13.04.2022
La situation en Libye s'est sérieusement dégradée. C'est arrivé après la déclaration des représentants de l'Armée nationale libyenne (ANL) de Khalifa Haftar qui travaillent dans la Commission militaire mixte au format 5+5. Ils ont suspendu l'accord de cessez-le-feu du 23 octobre 2020 et ont quitté la commission. Les experts pensent que de telles déclarations pourraient conduire aux conséquences les plus indésirables pour la Libye: de l'approfondissement de la scission entre l'est et l'ouest allant jusqu'à une nouvelle guerre.
Les officiers supérieurs de l'ANL participant à cette commission ont avancé quatre principales exigences: cesser les exportations du pétrole libyen, bloquer la route côtière reliant l'est et l'ouest du pays, cesser la coopération et tout contact avec le Gouvernement d'union nationale (GUN) d'Abdel Hamid Dbeiba basé à Tripoli, et cesser les vols entre la Cyrénaïque et la Tripolitaine. De facto, il s'agirait de renoncer aux acquis primordiaux de la commission au prix d'immenses efforts.
La Commission militaire mixte a été créée conformément aux décisions de la Conférence de Berlin sur la paix. Ses actions ont permis de stopper l'effusion de sang et de signer un accord de cessez-le-feu après une campagne ratée du maréchal Khalifa Haftar en Tripolitaine (région ouest de la Libye) lancée en avril 2019. De plus, des négociations ont commencé sur l'unification des institutions militaires du pays, les conditions nécessaires ont été garanties pour élire un gouvernement de transition et un accord a été conclu sur l'organisation d'une présidentielle et des législatives fin 2021, qui n'ont pas eu lieu pour plusieurs raisons.
Selon les experts, l'activation soudaine des représentants de l'ANL pourrait s'expliquer au moins par deux choses.
Premièrement, la volonté de Khalifa Haftar et du président du parlement Aguila Saleh d'aider leur allié politique Fathi Bachagha à occuper le siège du nouveau cabinet ministériel pour remplacer Abdel Hamid Dbeiba, qui refuse de démissionner.
Deuxièmement, la volonté du centre du pouvoir à l'est d'imposer au gouvernement sa propre façon de verser le salaire aux militaires de l'ANL.

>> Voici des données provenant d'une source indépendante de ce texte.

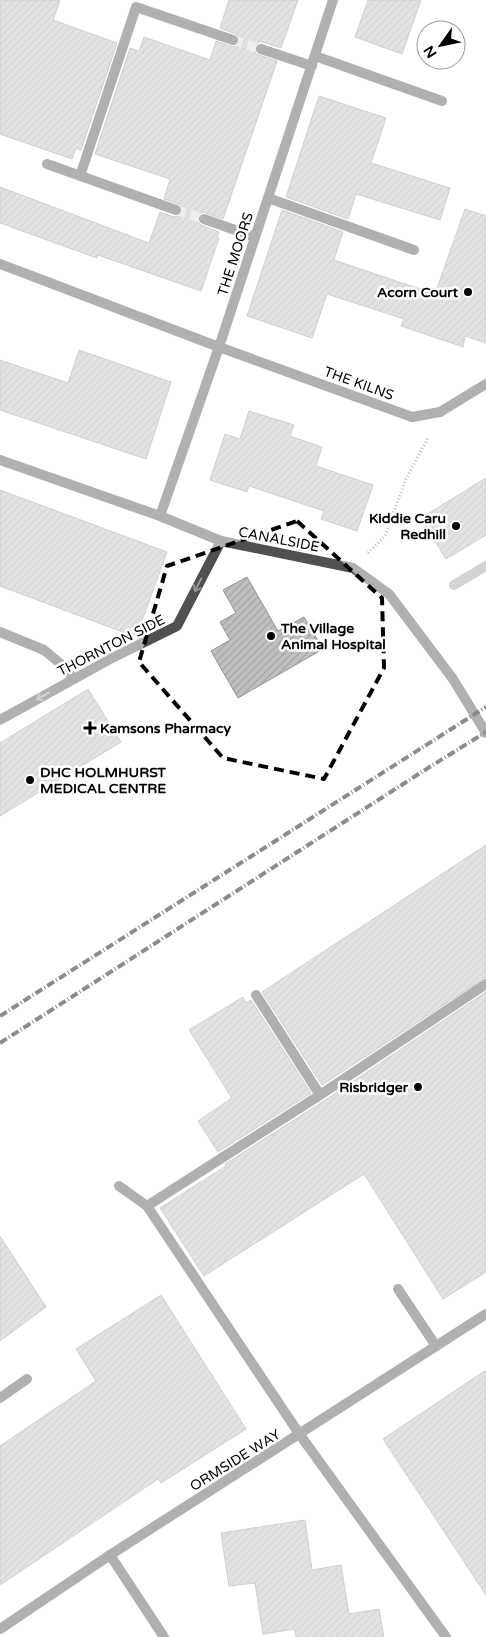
<svg xmlns="http://www.w3.org/2000/svg" width="486" height="1637" font-family="'Varela Round',sans-serif">
	<style>
		.lines { fill: none; stroke-linecap: round; stroke-linejoin: round }
		.stream { stroke: #9e9e9e; stroke-width: 10 }
		.building { fill: url(#building-hatch); stroke: #949494 }
		.street-tunnel { stroke: #d9d9d9; stroke-width: 10; stroke-dasharray: 10 5; stroke-linecap: butt }
		.path { stroke: #727272; stroke-width: 3; stroke-dasharray: 1 2.5; stroke-linecap: butt }
		.lane { stroke: #505050; stroke-width: 10 }
		.street { stroke: #505050; stroke-width: 10 }
		.rail { stroke: #000; stroke-width: 4; stroke-dasharray: 8 2.5 1 2.5; stroke-linecap: butt }
		.oneway { stroke: #969696 }
		.marked { fill: none; stroke: #000; stroke-width: 4; stroke-dasharray: 10 6; stroke-linejoin: round }
		.poi-dot { fill: #000; stroke: #fff; stroke-width: 2 }
		.labels { text-anchor: middle; stroke-width: 5; stroke-linejoin: round; paint-order: stroke }
		.street-label { font-size: 14px; fill: #000; stroke: #fff }
		.poi-label { font-size: 14px; font-weight: bold; fill: #000; stroke: #fff; text-anchor: end }
	</style>
	<defs>
		<pattern id="building-hatch" width="6" height="6" patternUnits="userSpaceOnUse" patternTransform="scale(1.25)"><rect width="6" height="6" fill="#c0c0c0"/><path d="M-1 1l2-2M0 6l6-6M5 7l2-2" fill="none" stroke="#a3a3a3"/></pattern>
	</defs>
	<rect width="100%" height="100%" fill="#fff"/>
	<g class="lines">
		<path class="stream" d="M 454,585 L 486,566"/>
	</g>
	<path class="building" d="M 0,0 L 60,0 L 53,20 L 117,43 L 81,150 L 76,148 L 72,159 L 0,134 Z
		M 229,0 L 298,0 L 281,48 L 263,42 L 259,42 L 255,46 L 256,54 L 277,61 L 223,219 L 203,212 L 197,217 L 197,221 L 201,225 L 219,232 L 217,237 L 219,238 L 201,291 L 98,255 L 97,258 L 0,223 L 0,187 L 149,243 L 160,212 L 174,217 L 181,215 L 183,209 L 181,205 L 164,199 L 170,179 L 95,154 L 130,48 L 139,51 L 144,37 L 210,60 L 216,41 L 234,47 L 240,42 L 238,35 L 220,28 Z
		M 368,0 L 421,0 L 402,54 L 355,37 Z
		M 319,96 L 386,118 L 371,163 L 450,188 L 440,220 L 356,194 L 348,219 L 286,197 Z
		M 465,209 L 486,216 L 486,343 L 465,336 L 463,347 L 401,326 L 404,319 L 327,294 L 312,338 L 247,316 L 282,210 L 343,232 L 334,260 L 435,294 Z
		M 79,350 L 171,382 L 146,459 L 0,410 L 0,360 L 68,383 Z
		M 249,411 L 294,425 L 290,436 L 322,447 L 316,466 L 373,485 L 357,531 L 321,519 L 324,511 L 249,486 L 247,492 L 210,480 L 225,434 L 240,439 Z
		M 486,478 L 486,535 L 446,559 L 421,518 Z
		M 0,490 L 167,552 L 136,637 L 0,586 Z
		M 247,577 L 278,631 L 304,617 L 323,649 L 238,698 L 211,651 L 230,640 L 220,622 L 236,613 L 223,590 Z
		M 88,689 L 121,742 L 0,816 L 0,743 Z
		M 486,845 L 486,977 L 322,1085 L 262,992 Z
		M 486,992 L 486,1272 L 443,1299 L 364,1174 L 204,1276 L 160,1208 L 226,1166 L 225,1164 L 324,1101 Z
		M 243,997 L 246,1003 L 251,1000 L 311,1093 L 218,1152 L 198,1121 L 232,1098 L 189,1030 Z
		M 0,1236 L 46,1307 L 0,1341 Z
		M 161,1295 L 246,1429 L 161,1483 L 158,1479 L 0,1585 L 0,1446 L 96,1381 L 76,1349 Z
		M 486,1370 L 486,1595 L 383,1439 Z
		M 305,1520 L 312,1570 L 341,1565 L 349,1614 L 379,1609 L 384,1637 L 296,1637 L 295,1629 L 263,1634 L 255,1583 L 229,1586 L 221,1533 Z"/>
	<g class="lines">
		<path class="street-tunnel" d="M 233,40 L 261,49
			M 176,210 L 204,219"/>
		<path class="path" d="M 368,553 L 385,536 L 406,479 L 428,438"/>
		<path class="lane" d="M 268,198 L 414,250
			M 0,264 L 219,347
			M 0,632 L 44,650 L 62,665 L 74,679
			M 256,995 L 320,1095
			M 119,1186 L 147,1206 L 300,1435 L 446,1637
			M 147,1206 L 320,1095 L 486,984
			M 398,1289 L 436,1346
			M 0,1398 L 27,1379
			M 110,1555 L 164,1637"/>
		<path class="street" d="M 261,49 L 312,66
			M 315,56 L 442,101
			M 47,164 L 176,210
			M 80,176 L 136,7 L 233,40
			M 204,219 L 255,237
			M 219,347 L 412,417 L 440,412 L 486,384
			M 0,460 L 160,516 L 221,541 L 353,568 L 389,594 L 453,679 L 486,733
			M 160,516 L 219,347 L 333,0
			M 0,720 L 112,658 L 177,626 L 221,541
			M 0,1629 L 110,1555 L 486,1314"/>
		<path class="rail" d="M 0,1016 L 486,707
			M 0,1043 L 428,768 L 486,732"/>
	</g>
	<defs><path id="oneway-shaft" d="M-6 0H5M1.5-3L5.5 0L1.5 3" fill="none" stroke-width="1.6" stroke-linecap="round" stroke-linejoin="round" transform="scale(1.25)"/></defs>
	<g class="oneway">
		<use href="#oneway-shaft" transform="translate(198 585) rotate(117)"/>
		<use href="#oneway-shaft" transform="translate(43 696) rotate(151)"/>
	</g>
	<path d="M0 0H486V1637H0ZM 297,521 L 382,598 L 384,668 L 324,779 L 223,758 L 139,662 L 167,566 Z" fill="#fff" fill-opacity=".55" fill-rule="evenodd"/>
	<path class="marked" d="M 297,521 L 382,598 L 384,668 L 324,779 L 223,758 L 139,662 L 167,566 Z"/>
	<g class="poi-dot">
		<circle cx="468" cy="292" r="5"/>
		<circle cx="456" cy="526" r="5"/>
		<circle cx="271" cy="636" r="5"/>
		<path d="M87.5 720.5h5v5h5v5h-5v5h-5v-5h-5v-5h5z"/>
		<circle cx="30" cy="780" r="5"/>
		<circle cx="418" cy="1087" r="5"/>
	</g>
	<g class="labels">
		<g class="street-label">
			<text transform="translate(235 254) rotate(-72)" y="5">THE MOORS</text>
			<text transform="translate(359 383) rotate(20)" y="5">THE KILNS</text>
			<text transform="translate(279 539) rotate(11)" y="5">CANALSIDE</text>
			<text transform="translate(111 645) rotate(-27)" y="5">THORNTON SIDE</text>
			<text transform="translate(235 1460) rotate(-32)" y="5">ORMSIDE WAY</text>
		</g>
		<g class="poi-label">
			<text x="458" y="297">Acorn Court</text>
			<text x="446" y="523">Kiddie Caru<tspan x="446" dy="16">Redhill</tspan></text>
			<text x="281" y="633" text-anchor="start">The Village<tspan x="281" dy="16">Animal Hospital</tspan></text>
			<text x="100" y="733" text-anchor="start">Kamsons Pharmacy</text>
			<text x="40" y="777" text-anchor="start">DHC HOLMHURST<tspan x="40" dy="16">MEDICAL CENTRE</tspan></text>
			<text x="408" y="1092">Risbridger</text>
		</g>
	</g>
	<g transform="translate(441 45) rotate(237)"><circle r="24" fill="#ffffff" stroke="#999999"/>
	<path d="M0-4L9 19L0 12L-9 19Z" fill="#000000"/>
	<text y="-8" font-size="14" font-weight="bold" text-anchor="middle" fill="#000000">N</text>
	</g>
</svg>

Abdel Hamid Dbeiba insiste sur le versement de l'argent sur les comptes individuels de chaque militaire. Alors que Khalifa Haftar préfère que le gouvernement verse toute la somme en une seule tranche, après quoi les comptables militaires décideront eux-mêmes comment et quelles sommes doivent être versées aux militaires.
Quoi qu'il en soit, la sortie des officiers supérieurs de l'ANL faisant partie de la Commission militaire mixte de l'accord de cessez-le-feu a été prise avec une grande inquiétude par le gouvernement d'Abdel Hamid Dbeiba, qui occupe également le poste de ministre de la Défense. Le jour même, il s'est entretenu avec le chef d'état-major de l'armée de terre Gribil al-Fitouri. Les interlocuteurs ont souligné l'importante contribution de la Commission militaire mixte à la paix. D'après le chef d'état-major, le travail de la commission est clair et détaillé, il n'a rien à voir avec les questions politiques. Le général Mustapha Yahia a déclaré ensuite au nom des participants de l'ouest de la commission que le point de vue des collègues de l'est ne reflétait pas l'avis de toute la commission.
Les exigences des membres de la commission de l'ANL laissent une impression controversée. Immédiatement après les déclarations des officiers supérieurs, plusieurs médias libyens ont annoncé que la production de pétrole dans certains champs du pays contrôlés par l'ANL avait cessé. Cependant, le général de brigade Ahmed al-Mismari, porte-parole de l'ANL, a immédiatement démenti ces informations. Il se pourrait que Khalifa Haftar ait décidé au dernier moment qu'il serait contreproductif pour lui et pour Fathi Bachagha de jouer la carte pétrolière. Le pétrole est la seule source de revenus pour la Libye.